Return all of the data exactly, with nothing left out but the pictures.

DATASET EXCERPTS
....

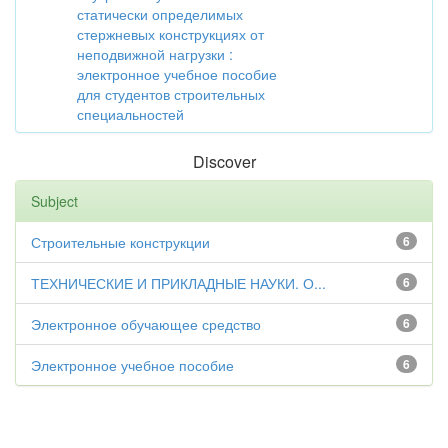
статически определимых
стержневых конструкциях от
неподвижной нагрузки :
электронное учебное пособие
для студентов строительных
специальностей
Discover
Subject
Строительные конструкции
6
ТЕХНИЧЕСКИЕ И ПРИКЛАДНЫЕ НАУКИ. О...
6
Электронное обучающее средство
6
Электронное учебное пособие
6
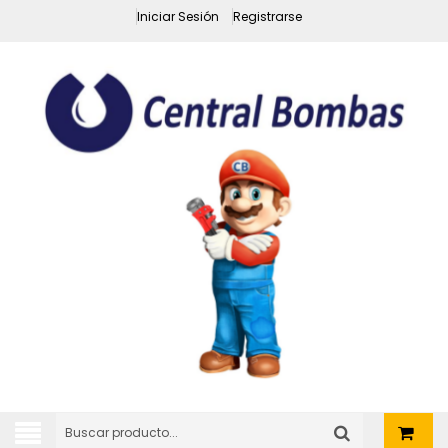
Iniciar Sesión
Registrarse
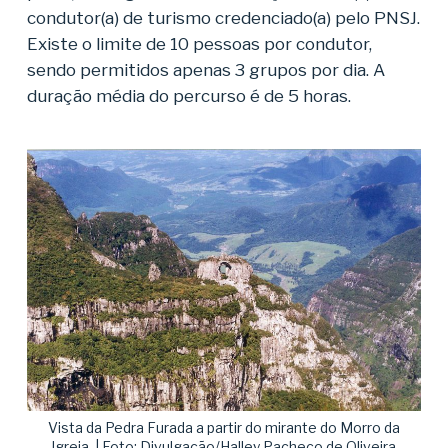
condutor(a) de turismo credenciado(a) pelo PNSJ.
Existe o limite de 10 pessoas por condutor,
sendo permitidos apenas 3 grupos por dia. A
duração média do percurso é de 5 horas.
Vista da Pedra Furada a partir do mirante do Morro da
Igreja. | Foto: Divulgação/Halley Pacheco de Oliveira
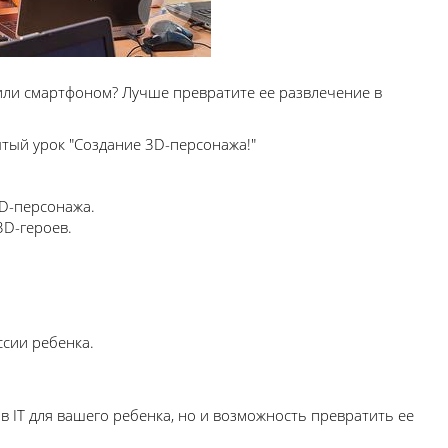
ли смартфоном? Лучше превратите ее развлечение в
ытый урок "Создание 3D-персонажа!"
D-персонажа.
3D-героев.
ссии ребенка.
в IT для вашего ребенка, но и возможность превратить ее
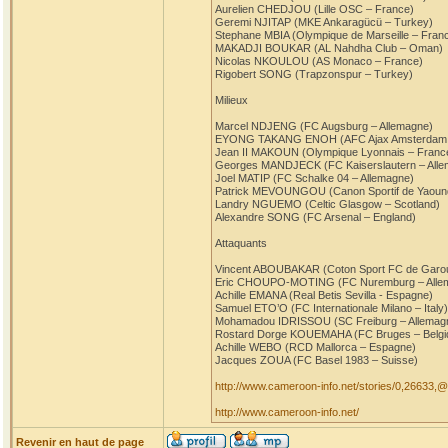
Aurelien CHEDJOU (Lille OSC – France)
Geremi NJITAP (MKE Ankaragücü – Turkey)
Stephane MBIA (Olympique de Marseille – Fran
MAKADJI BOUKAR (AL Nahdha Club – Oman)
Nicolas NKOULOU (AS Monaco – France)
Rigobert SONG (Trapzonspur – Turkey)
Milieux
Marcel NDJENG (FC Augsburg – Allemagne)
EYONG TAKANG ENOH (AFC Ajax Amsterdam 
Jean II MAKOUN (Olympique Lyonnais – Franc
Georges MANDJECK (FC Kaiserslautern – Alle
Joel MATIP (FC Schalke 04 – Allemagne)
Patrick MEVOUNGOU (Canon Sportif de Yaoun
Landry NGUEMO (Celtic Glasgow – Scotland)
Alexandre SONG (FC Arsenal – England)
Attaquants
Vincent ABOUBAKAR (Coton Sport FC de Garo
Eric CHOUPO-MOTING (FC Nuremburg – Alle
Achille EMANA (Real Betis Sevilla - Espagne)
Samuel ETO’O (FC Internationale Milano – Italy)
Mohamadou IDRISSOU (SC Freiburg – Allemag
Rostard Dorge KOUEMAHA (FC Bruges – Belgi
Achille WEBO (RCD Mallorca – Espagne)
Jacques ZOUA (FC Basel 1983 – Suisse)
http://www.cameroon-info.net/stories/0,26633,
http://www.cameroon-info.net/
Revenir en haut de page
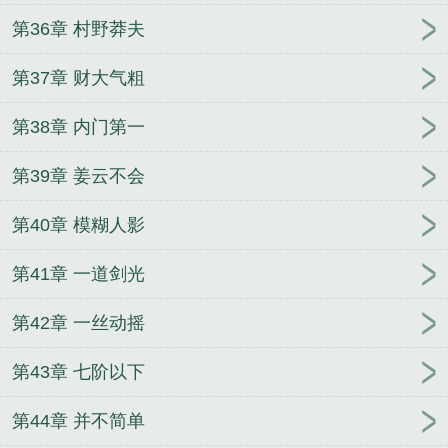
第36章 村野莽夫
第37章 财大气粗
第38章 内门第一
第39章 姜云不会
第40章 模糊人影
第41章 一道剑光
第42章 一丝动摇
第43章 七阶以下
第44章 并不简单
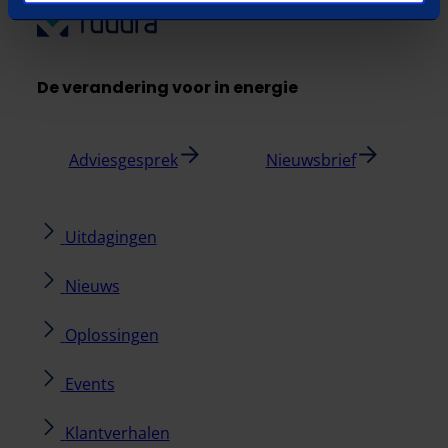
De verandering voor in energie
Adviesgesprek
Nieuwsbrief
Uitdagingen
Nieuws
Oplossingen
Events
Klantverhalen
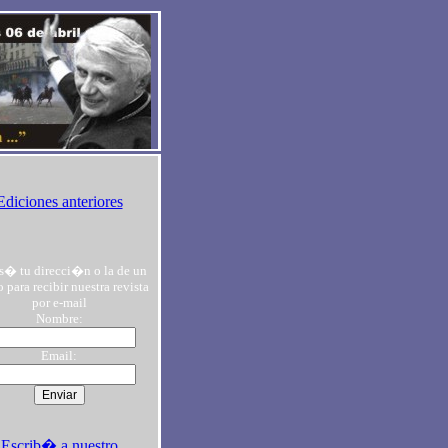
Ediciones anteriores
s� tu direcci�n o la de un
 para recibir nuestra revista
por e-mail
Nombre:
Email:
Escrib� a nuestro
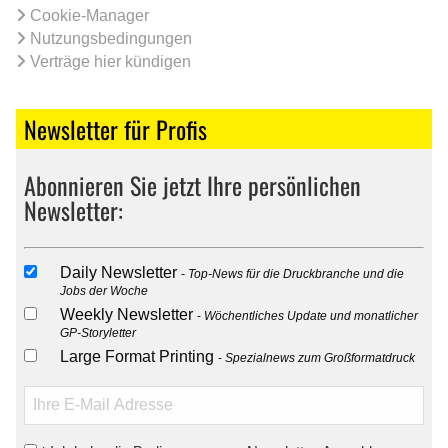
Cookie-Manager
Nutzungsbedingungen
Verträge hier kündigen
Newsletter für Profis
Abonnieren Sie jetzt Ihre persönlichen
Newsletter:
Daily Newsletter
Top-News für die Druckbranche und die
Jobs der Woche
Weekly Newsletter
Wöchentliches Update und monatlicher
GP-Storyletter
Large Format Printing
Spezialnews zum Großformatdruck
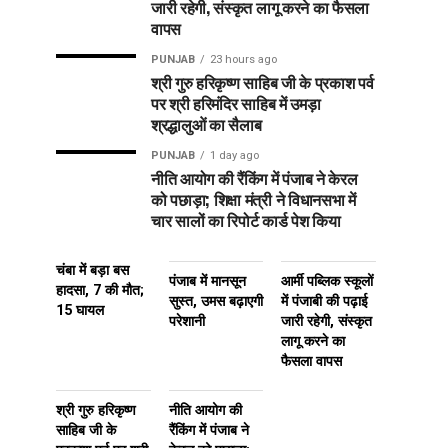
जारी रहेगी, संस्कृत लागू करने का फैसला
वापस
PUNJAB
23 hours ago
श्री गुरु हरिकृष्ण साहिब जी के प्रकाश पर्व
पर श्री हरिमंदिर साहिब में उमड़ा
श्रद्धालुओं का सैलाब
PUNJAB
1 day ago
नीति आयोग की रैंकिंग में पंजाब ने केरल
को पछाड़ा; शिक्षा मंत्री ने विधानसभा में
चार सालों का रिपोर्ट कार्ड पेश किया
चंबा में बड़ा बस
पंजाब में मानसून
आर्मी पब्लिक स्कूलों
हादसा, 7 की मौत;
सुस्त, उमस बढ़ाएगी
में पंजाबी की पढ़ाई
15 घायल
परेशानी
जारी रहेगी, संस्कृत
लागू करने का
फैसला वापस
श्री गुरु हरिकृष्ण
नीति आयोग की
साहिब जी के
रैंकिंग में पंजाब ने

....

REPLY TO THE TASK
статически определимых
стержневых конструкциях от
неподвижной нагрузки :
электронное учебное пособие
для студентов строительных
специальностей
Discover
Subject
Строительные конструкции
6
ТЕХНИЧЕСКИЕ И ПРИКЛАДНЫЕ НАУКИ. О...
6
Электронное обучающее средство
6
Электронное учебное пособие
6
Iniciar Sesión
Registrarse
condutor(a) de turismo credenciado(a) pelo PNSJ.
Existe o limite de 10 pessoas por condutor,
sendo permitidos apenas 3 grupos por dia. A
duração média do percurso é de 5 horas.
Vista da Pedra Furada a partir do mirante do Morro da
Igreja. | Foto: Divulgação/Halley Pacheco de Oliveira
ли смартфоном? Лучше превратите ее развлечение в
ытый урок "Создание 3D-персонажа!"
D-персонажа.
3D-героев.
ссии ребенка.
в IT для вашего ребенка, но и возможность превратить ее
Aurelien CHEDJOU (Lille OSC – France)
Geremi NJITAP (MKE Ankaragücü – Turkey)
Stephane MBIA (Olympique de Marseille – Fran
MAKADJI BOUKAR (AL Nahdha Club – Oman)
Nicolas NKOULOU (AS Monaco – France)
Rigobert SONG (Trapzonspur – Turkey)
Milieux
Marcel NDJENG (FC Augsburg – Allemagne)
EYONG TAKANG ENOH (AFC Ajax Amsterdam 
Jean II MAKOUN (Olympique Lyonnais – Franc
Georges MANDJECK (FC Kaiserslautern – Alle
Joel MATIP (FC Schalke 04 – Allemagne)
Patrick MEVOUNGOU (Canon Sportif de Yaoun
Landry NGUEMO (Celtic Glasgow – Scotland)
Alexandre SONG (FC Arsenal – England)
Attaquants
Vincent ABOUBAKAR (Coton Sport FC de Garo
Eric CHOUPO-MOTING (FC Nuremburg – Alle
Achille EMANA (Real Betis Sevilla - Espagne)
Samuel ETO’O (FC Internationale Milano – Italy)
Mohamadou IDRISSOU (SC Freiburg – Allemag
Rostard Dorge KOUEMAHA (FC Bruges – Belgi
Achille WEBO (RCD Mallorca – Espagne)
Jacques ZOUA (FC Basel 1983 – Suisse)
http://www.cameroon-info.net/stories/0,26633,
http://www.cameroon-info.net/
Revenir en haut de page
第36章 村野莽夫
第37章 财大气粗
第38章 内门第一
第39章 姜云不会
第40章 模糊人影
第41章 一道剑光
第42章 一丝动摇
第43章 七阶以下
第44章 并不简单
De verandering voor in energie
Adviesgesprek
Nieuwsbrief
Uitdagingen
Nieuws
Oplossingen
Events
Klantverhalen
Ediciones anteriores
s� tu direcci�n o la de un
 para recibir nuestra revista
por e-mail
Nombre:
Email:
Escrib� a nuestro
Cookie-Manager
Nutzungsbedingungen
Verträge hier kündigen
Newsletter für Profis
Abonnieren Sie jetzt Ihre persönlichen
Newsletter:
Daily Newsletter
Top-News für die Druckbranche und die
Jobs der Woche
Weekly Newsletter
Wöchentliches Update und monatlicher
GP-Storyletter
Large Format Printing
Spezialnews zum Großformatdruck
जारी रहेगी, संस्कृत लागू करने का फैसला
वापस
PUNJAB
23 hours ago
श्री गुरु हरिकृष्ण साहिब जी के प्रकाश पर्व
पर श्री हरिमंदिर साहिब में उमड़ा
श्रद्धालुओं का सैलाब
PUNJAB
1 day ago
नीति आयोग की रैंकिंग में पंजाब ने केरल
को पछाड़ा; शिक्षा मंत्री ने विधानसभा में
चार सालों का रिपोर्ट कार्ड पेश किया
चंबा में बड़ा बस
पंजाब में मानसून
आर्मी पब्लिक स्कूलों
हादसा, 7 की मौत;
सुस्त, उमस बढ़ाएगी
में पंजाबी की पढ़ाई
15 घायल
परेशानी
जारी रहेगी, संस्कृत
लागू करने का
फैसला वापस
श्री गुरु हरिकृष्ण
नीति आयोग की
साहिब जी के
रैंकिंग में पंजाब ने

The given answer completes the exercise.